I've been having a problem with my Sentra, fuel related, slow starts, stalling, poor acceleration, and using a lot of gas at times. I took it to the dealer and after the 3rd time they finally found a problem...the fuel pump. I was just curious if this happens a lot on the car, especially since it's only a little over a year old. Also, what if anything could be done to prevent this from happening again? One good thing is it's still under warranty, so no out of pocket cost.

--Reid


----------



## Ruben (Oct 15, 2002)

This is the first time, I've heard a fuel pump going out on a spec... hmmm.


----------



## Reid (May 1, 2004)

Hi Ruben,

I checked out your car on your link, very nice ride! I like the looks of the grill and the instrument panel, how did you do the panel like that?

As for my car I'm hoping when the dealer changes the fuel pump (5/7/04) everything will work good, hopefully get some power back. I would also like to change the tail lights on the car, not sure where to get some good ones though. By the way my car is the silver version, tinted windows, hope to get some pics posted soon.


----------



## Ruben (Oct 15, 2002)

Reid said:


> Hi Ruben,
> 
> I checked out your car on your link, very nice ride! I like the looks of the grill and the instrument panel, how did you do the panel like that?
> QUOTE]
> ...


----------



## Reid (May 1, 2004)

Found this topic on another forum, sounds like others had a fuel pump problem also...hope after mine is changed (date moved to 5/13/04) all my problems will be solved.

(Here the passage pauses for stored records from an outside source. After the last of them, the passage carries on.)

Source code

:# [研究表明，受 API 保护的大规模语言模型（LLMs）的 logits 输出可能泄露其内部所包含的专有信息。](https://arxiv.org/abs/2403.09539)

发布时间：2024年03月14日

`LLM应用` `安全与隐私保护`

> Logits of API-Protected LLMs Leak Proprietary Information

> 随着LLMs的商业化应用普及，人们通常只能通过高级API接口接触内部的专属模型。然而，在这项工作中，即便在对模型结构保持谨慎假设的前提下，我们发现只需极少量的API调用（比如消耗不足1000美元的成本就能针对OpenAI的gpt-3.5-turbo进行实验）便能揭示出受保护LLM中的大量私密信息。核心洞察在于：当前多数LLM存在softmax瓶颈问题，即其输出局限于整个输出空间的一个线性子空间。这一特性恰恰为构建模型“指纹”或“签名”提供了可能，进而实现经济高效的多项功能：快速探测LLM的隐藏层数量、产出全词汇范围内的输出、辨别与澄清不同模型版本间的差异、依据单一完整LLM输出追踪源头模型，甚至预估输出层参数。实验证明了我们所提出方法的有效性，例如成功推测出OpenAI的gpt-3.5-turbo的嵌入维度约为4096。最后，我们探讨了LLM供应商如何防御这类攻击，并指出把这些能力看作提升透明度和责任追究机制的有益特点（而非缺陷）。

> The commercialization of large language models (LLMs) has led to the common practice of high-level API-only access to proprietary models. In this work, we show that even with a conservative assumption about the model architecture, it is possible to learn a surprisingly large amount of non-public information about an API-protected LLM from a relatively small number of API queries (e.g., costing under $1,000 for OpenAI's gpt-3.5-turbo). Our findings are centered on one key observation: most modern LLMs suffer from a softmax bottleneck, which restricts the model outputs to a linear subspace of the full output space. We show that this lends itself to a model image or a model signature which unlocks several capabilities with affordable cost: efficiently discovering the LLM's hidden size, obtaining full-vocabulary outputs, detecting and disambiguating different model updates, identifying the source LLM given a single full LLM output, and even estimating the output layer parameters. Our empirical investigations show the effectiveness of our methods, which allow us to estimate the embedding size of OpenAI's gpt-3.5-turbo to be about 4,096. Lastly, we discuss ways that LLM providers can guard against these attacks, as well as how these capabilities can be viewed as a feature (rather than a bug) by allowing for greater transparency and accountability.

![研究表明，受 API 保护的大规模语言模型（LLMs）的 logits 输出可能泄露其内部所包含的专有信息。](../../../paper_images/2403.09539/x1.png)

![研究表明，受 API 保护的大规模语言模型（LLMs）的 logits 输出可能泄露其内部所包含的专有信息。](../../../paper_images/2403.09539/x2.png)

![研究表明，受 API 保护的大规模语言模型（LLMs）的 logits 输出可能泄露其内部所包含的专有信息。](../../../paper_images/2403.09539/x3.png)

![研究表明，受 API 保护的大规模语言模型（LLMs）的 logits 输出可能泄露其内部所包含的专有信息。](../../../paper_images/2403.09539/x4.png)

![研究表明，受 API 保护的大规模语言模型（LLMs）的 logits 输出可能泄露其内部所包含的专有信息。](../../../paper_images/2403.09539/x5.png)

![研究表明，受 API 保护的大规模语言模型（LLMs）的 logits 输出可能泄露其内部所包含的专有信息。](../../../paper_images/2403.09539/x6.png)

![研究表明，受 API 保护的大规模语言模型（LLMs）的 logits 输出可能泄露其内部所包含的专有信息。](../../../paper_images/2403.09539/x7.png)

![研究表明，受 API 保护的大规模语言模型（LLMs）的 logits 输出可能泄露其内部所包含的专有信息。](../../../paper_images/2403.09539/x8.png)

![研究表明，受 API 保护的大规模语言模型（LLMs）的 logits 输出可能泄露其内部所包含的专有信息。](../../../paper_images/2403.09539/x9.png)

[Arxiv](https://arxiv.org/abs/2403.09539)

http://www.b15sentra.net/forums/showthread.php?postid=1142709#post1142709


----------



## chimmike (Oct 17, 2002)

I've heard of a few bum fuel pumps on the QRs.....seems to be a strange issue.


----------



## Reid (May 1, 2004)

Yeah I hope this fixes my problem, sometimes when I give it gas it boggs down like its drowning/flooding real bad...plus the problems mentioned above. Other than this and a little wind noise I love the car.


----------